--- Start of PROVIDED PASSAGE ---

To grasp this dynamic, critics and analysts use analogies with other phenomena which are similar or considered as such, those closest in time and space, such as the current Sudanese movement or the Tunisian revolution, to more distant ones like the Russian or French revolutions. These analogies are obviously necessary, if at least we refrain from erecting them as models. They make it possible to place the future of Algeria in world history and in a structured debate around a set of common theoretical, methodological and historical references that the various critics take up, here and elsewhere.

This is what we will revisit in this contribution starting from the reality on the ground.

Rupture, continuity or transition?

The popular movement underway has no a priori ideal to be realized. Like all the movements that have punctuated the modern history of humankind, it seeks first of all to find new political and social relations, in other words to find the best way for cultural, economic and social development. The revolutions of the 20th century, all in societies considered “backward” in terms of economic development (Russia, China, Algeria, Vietnam, Cuba and so on) had the objective of “development of the productive forces”. Are we witnessing today a blockage of the development of these productive forces which would be the prelude to a social revolution? [1]

Anyway, staying with the Algerian case, its evolution since February 22 clarifies these issues for society. If the motivation that prompted the movement was, in its beginnings, on the ground of “rediscovered dignity”, it rose to a crescendo in a critique of what is called the “System”, a critique that however remains essentially moral. This is what the fundamental slogan of the movement “Klitou l’bled ya serraquin” (“You stole the country”) expresses. The criticism of the regime is at a moral level with legal implications and avoids a profound critique of the neoliberal economic system. Today, the thieves denounced by the Hirak are presented as “Issaba” (criminal gang, in Arabic).

--- End of PROVIDED PASSAGE ---
--- Start of RAW RECORDS ---

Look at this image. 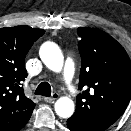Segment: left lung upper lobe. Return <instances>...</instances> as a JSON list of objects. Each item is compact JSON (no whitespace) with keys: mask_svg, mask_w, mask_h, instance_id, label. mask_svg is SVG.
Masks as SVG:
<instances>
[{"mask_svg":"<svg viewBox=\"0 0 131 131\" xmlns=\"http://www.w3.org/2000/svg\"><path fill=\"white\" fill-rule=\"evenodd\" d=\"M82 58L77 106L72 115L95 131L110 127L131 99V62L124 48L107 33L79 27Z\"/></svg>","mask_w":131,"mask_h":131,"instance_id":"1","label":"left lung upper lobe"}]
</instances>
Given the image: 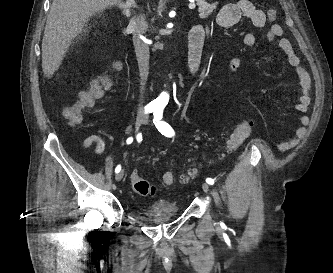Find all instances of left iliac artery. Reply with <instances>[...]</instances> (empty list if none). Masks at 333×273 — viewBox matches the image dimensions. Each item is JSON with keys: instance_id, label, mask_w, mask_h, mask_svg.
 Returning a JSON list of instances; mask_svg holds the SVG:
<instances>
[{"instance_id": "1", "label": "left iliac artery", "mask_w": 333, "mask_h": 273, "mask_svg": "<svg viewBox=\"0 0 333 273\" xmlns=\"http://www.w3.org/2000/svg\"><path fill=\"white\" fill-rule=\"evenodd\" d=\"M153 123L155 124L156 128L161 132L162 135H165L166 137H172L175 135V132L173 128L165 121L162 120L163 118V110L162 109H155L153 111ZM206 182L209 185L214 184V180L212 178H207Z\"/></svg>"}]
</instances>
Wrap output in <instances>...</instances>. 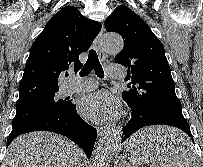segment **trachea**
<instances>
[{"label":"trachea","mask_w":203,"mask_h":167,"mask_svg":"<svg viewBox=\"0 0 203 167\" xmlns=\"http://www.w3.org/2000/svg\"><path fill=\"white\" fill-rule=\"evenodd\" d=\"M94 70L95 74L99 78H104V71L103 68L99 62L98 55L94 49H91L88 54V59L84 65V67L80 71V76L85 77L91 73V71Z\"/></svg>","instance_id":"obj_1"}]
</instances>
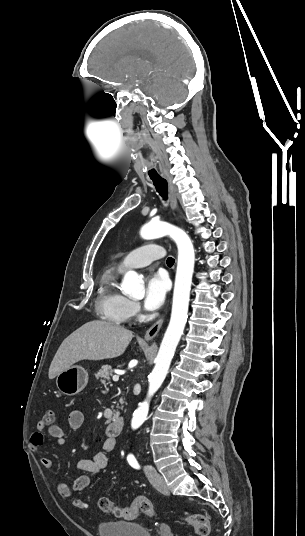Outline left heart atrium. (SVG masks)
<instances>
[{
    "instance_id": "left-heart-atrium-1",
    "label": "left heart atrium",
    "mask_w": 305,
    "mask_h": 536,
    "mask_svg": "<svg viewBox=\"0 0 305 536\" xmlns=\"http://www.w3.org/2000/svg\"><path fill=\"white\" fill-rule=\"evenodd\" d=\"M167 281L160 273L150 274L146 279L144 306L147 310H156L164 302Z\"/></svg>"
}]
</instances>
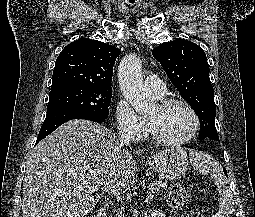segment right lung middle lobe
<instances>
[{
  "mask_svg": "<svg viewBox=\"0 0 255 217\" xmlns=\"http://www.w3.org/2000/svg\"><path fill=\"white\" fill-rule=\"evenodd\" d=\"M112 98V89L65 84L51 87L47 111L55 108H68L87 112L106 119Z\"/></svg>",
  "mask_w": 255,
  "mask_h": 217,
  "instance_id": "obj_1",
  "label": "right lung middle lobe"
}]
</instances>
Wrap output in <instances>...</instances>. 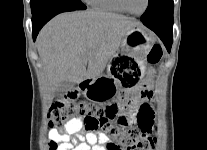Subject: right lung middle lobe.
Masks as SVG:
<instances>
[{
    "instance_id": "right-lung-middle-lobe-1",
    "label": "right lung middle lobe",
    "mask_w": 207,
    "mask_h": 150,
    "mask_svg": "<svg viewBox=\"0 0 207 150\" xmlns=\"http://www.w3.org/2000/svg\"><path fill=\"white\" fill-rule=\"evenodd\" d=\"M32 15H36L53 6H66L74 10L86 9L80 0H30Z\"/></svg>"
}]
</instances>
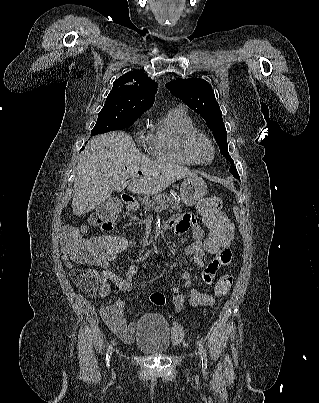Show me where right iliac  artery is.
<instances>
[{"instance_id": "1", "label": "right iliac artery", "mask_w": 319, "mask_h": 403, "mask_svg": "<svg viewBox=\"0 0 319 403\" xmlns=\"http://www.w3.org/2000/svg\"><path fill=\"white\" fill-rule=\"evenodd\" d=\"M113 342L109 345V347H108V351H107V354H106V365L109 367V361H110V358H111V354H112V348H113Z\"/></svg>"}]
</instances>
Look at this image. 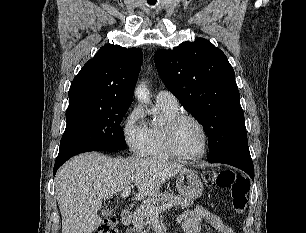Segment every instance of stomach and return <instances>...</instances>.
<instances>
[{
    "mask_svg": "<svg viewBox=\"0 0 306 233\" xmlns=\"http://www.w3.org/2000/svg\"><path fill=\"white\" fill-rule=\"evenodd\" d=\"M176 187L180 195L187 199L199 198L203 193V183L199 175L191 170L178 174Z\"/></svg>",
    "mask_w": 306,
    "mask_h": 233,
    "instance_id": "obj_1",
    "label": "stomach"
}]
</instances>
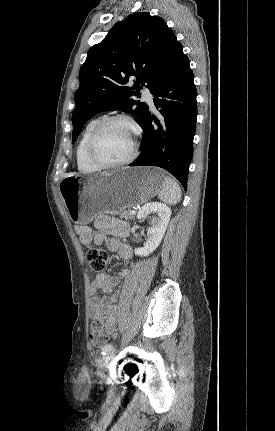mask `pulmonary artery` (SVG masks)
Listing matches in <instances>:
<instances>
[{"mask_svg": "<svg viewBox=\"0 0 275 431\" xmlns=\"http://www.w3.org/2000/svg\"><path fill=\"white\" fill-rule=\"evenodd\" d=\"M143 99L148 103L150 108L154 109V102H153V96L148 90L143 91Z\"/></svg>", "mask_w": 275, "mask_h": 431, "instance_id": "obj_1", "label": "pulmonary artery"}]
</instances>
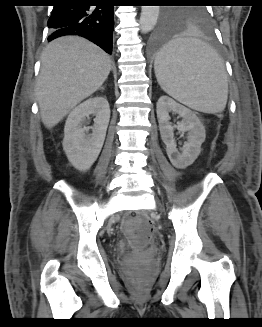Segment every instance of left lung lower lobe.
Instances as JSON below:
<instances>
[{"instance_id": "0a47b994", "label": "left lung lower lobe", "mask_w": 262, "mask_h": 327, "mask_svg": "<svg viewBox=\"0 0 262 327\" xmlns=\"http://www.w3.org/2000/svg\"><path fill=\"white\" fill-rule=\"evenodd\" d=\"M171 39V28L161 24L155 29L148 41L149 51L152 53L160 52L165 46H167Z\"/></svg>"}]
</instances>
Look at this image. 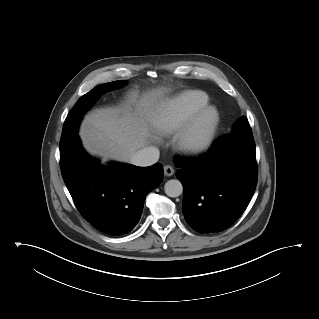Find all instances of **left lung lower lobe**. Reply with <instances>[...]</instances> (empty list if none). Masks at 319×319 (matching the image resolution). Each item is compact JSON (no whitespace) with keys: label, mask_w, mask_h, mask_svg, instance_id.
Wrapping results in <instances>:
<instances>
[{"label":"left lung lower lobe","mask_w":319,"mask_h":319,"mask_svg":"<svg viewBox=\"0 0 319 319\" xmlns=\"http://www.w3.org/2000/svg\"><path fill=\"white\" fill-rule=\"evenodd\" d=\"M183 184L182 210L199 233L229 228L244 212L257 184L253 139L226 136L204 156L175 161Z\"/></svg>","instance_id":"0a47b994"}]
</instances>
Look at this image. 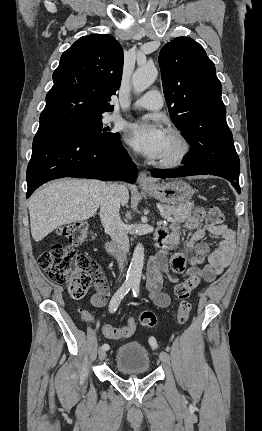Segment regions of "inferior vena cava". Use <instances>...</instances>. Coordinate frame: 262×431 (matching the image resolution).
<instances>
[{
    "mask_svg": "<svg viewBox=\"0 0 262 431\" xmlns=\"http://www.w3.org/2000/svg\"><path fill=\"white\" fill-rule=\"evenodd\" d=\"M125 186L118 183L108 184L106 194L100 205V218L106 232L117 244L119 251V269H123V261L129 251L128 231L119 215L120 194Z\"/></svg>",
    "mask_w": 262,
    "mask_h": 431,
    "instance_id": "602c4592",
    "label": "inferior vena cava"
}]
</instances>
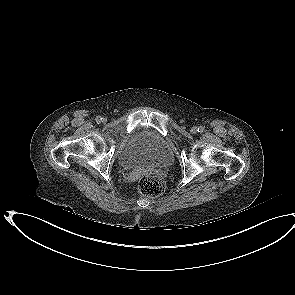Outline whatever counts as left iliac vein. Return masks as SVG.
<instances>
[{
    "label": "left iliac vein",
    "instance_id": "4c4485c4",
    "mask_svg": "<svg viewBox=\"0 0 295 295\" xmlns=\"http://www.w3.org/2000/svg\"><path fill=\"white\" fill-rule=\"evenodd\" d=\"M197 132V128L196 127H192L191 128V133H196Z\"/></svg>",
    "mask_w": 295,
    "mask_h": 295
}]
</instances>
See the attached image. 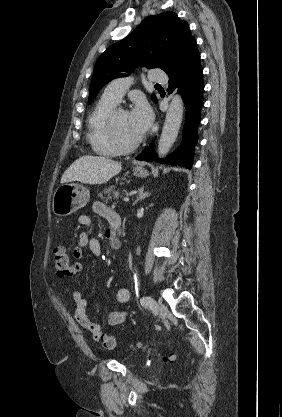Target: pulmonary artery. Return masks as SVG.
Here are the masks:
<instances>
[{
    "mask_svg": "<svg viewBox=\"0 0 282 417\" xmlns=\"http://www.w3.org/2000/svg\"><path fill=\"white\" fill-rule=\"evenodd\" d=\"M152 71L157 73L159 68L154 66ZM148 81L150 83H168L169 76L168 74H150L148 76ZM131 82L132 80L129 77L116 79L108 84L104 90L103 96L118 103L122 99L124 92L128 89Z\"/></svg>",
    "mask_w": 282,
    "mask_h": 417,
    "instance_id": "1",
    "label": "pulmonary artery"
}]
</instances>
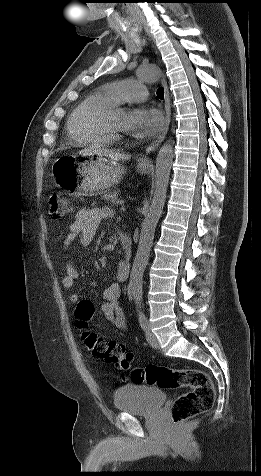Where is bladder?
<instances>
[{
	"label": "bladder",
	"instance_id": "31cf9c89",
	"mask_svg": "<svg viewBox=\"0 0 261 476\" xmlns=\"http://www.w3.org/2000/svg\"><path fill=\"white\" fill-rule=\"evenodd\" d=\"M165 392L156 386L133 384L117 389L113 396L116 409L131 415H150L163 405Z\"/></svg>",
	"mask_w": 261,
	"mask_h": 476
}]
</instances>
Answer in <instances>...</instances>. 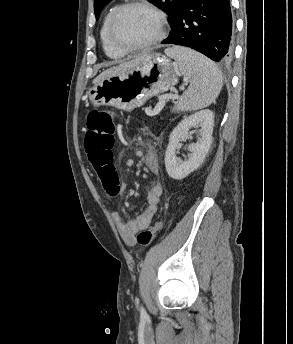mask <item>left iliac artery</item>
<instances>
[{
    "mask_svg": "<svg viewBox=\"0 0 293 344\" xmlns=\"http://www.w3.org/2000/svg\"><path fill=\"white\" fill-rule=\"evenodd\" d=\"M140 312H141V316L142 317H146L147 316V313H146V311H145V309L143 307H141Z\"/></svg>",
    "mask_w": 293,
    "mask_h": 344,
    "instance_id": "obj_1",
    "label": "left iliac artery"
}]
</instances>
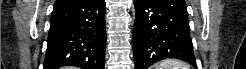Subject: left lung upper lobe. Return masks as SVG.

--- End of RAW RECORDS ---

§ PARTS OF THE EXERCISE:
a: Reproduce the passage on the Algerian popular movement word for word, beginning at the words "To grasp this" and stopping after the words "continuity or transition?".
b: In the passage on the Algerian popular movement, what name are the thieves denounced by the Hirak now given?
c: Resume the passage on the Algerian popular movement after its final sentence and continue writing it.

§ OUTPUTS BY TASK:
a:
To grasp this dynamic, critics and analysts use analogies with other phenomena which are similar or considered as such, those closest in time and space, such as the current Sudanese movement or the Tunisian revolution, to more distant ones like the Russian or French revolutions. These analogies are obviously necessary, if at least we refrain from erecting them as models. They make it possible to place the future of Algeria in world history and in a structured debate around a set of common theoretical, methodological and historical references that the various critics take up, here and elsewhere.

This is what we will revisit in this contribution starting from the reality on the ground.

Rupture, continuity or transition?

b: "Issaba," which means criminal gang in Arabic.

c:
This is a hub of the movement. On the ground, criticism develops that Gaid Salah tries to “get closer to the real people who demand action”, and to denounce him would be “an abandonment of the aspirations of the masses to the judgment of rotten and corrupt politicians.” This is what, for example, one of the influential members of the “Panel”, the structure set up by the government to negotiate with the political oppositions for the organisation of elections, journalist A. Belhimer argues; “the army accompanies a peaceful revolution, protects it and refuses to confiscate it, and laboriously but courageously catches its breath after a long period of empty instrumentalization”. [2] This constitutes support, barely critical, for the military institution.

On the other hand, there is the criticism that Gaid Salah is rather “in the phase of intimidation” of the protest movement. If he tries to gain popularity by accusing every social and professional category, from the young man accused of raising the “Amazigh” emblem to the businessman or entrepreneur and industrialist, now “oligarchs” accused of embezzlement and corruption, “this may be the prelude to something more serious”, runs this correct view, which is constructed at the rhythm of the Hirak.

Unless you are naive, you must not minimize this risk. The important thing is to warn that the population has the right to know the reasons for incarceration and to require trials in full transparency. This claim is democratic. It is even potentially revolutionary in the context we live in, where any realization of a transitional demand of this kind involves ruptures, especially in justice, since it is at this level that the key issue is located.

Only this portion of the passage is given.